Task brief:
Reproduce the post about the Java stream method for binary strings below in full, keeping every character and line break unchanged.

Selected extract:
---

Behold the beauty that is streams.

140 134 chars

public static String binary(String s){return s.chars().mapToObj(i->Integer.toString(~i&255,2).split("^1+")[1]).reduce("",(t,u)->t+u);}

Longified


    public static String binary(String s) {
        // Int stream representing the chars
        return s.chars()
                // Flip bits of int, zero out everything all but the last byte. 
                //Then get a binary string
                .mapToObj(i -> Integer.toString(~i & 0xFF, 2)
                        // Remove leading 1s as they are not needed
                        // Since ASCII only uses 7 bit, the 8th is always 0, so
                        // the flipped string always starts with one or more
                        // 1s, thus no Out of Bound errors occur for this
                        .split("^1+")[1])

---

Given data:
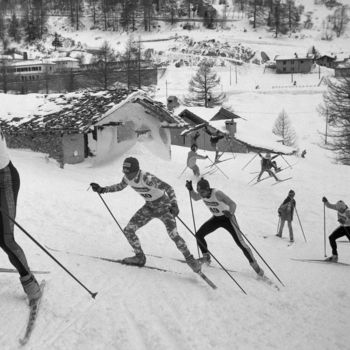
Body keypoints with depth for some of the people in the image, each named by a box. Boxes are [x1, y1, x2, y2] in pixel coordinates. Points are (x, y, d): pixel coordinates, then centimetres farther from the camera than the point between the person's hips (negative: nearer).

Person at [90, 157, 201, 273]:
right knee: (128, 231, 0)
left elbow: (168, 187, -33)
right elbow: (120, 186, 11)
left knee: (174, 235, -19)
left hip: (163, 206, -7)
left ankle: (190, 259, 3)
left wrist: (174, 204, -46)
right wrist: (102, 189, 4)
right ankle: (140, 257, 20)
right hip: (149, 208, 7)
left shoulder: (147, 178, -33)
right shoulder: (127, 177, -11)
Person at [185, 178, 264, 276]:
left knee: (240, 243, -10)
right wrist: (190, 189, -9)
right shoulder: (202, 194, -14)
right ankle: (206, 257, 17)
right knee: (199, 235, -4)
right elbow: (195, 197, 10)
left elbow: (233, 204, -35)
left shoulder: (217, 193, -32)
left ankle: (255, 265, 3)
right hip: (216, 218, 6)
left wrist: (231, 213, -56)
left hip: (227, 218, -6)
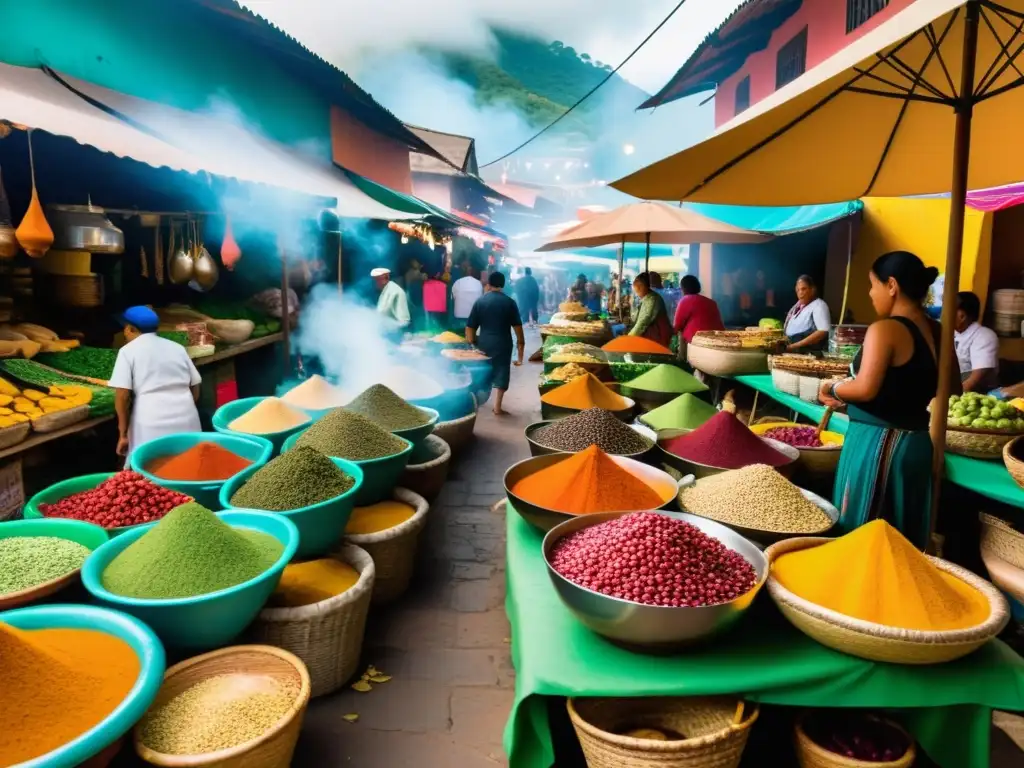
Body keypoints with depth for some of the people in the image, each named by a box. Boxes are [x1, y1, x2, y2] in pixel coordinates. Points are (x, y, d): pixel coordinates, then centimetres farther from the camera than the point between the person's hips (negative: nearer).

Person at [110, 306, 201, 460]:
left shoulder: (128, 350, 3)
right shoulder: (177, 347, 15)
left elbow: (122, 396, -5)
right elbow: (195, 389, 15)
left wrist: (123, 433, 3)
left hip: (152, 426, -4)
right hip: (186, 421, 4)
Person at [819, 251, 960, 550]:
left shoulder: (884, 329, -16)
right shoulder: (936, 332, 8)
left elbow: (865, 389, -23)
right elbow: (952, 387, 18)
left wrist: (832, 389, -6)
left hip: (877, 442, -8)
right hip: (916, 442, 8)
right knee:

---

Expected answer:
Behold the beauty that is streams.

140 134 chars

public static String binary(String s){return s.chars().mapToObj(i->Integer.toString(~i&255,2).split("^1+")[1]).reduce("",(t,u)->t+u);}

Longified


    public static String binary(String s) {
        // Int stream representing the chars
        return s.chars()
                // Flip bits of int, zero out everything all but the last byte. 
                //Then get a binary string
                .mapToObj(i -> Integer.toString(~i & 0xFF, 2)
                        // Remove leading 1s as they are not needed
                        // Since ASCII only uses 7 bit, the 8th is always 0, so
                        // the flipped string always starts with one or more
                        // 1s, thus no Out of Bound errors occur for this
                        .split("^1+")[1])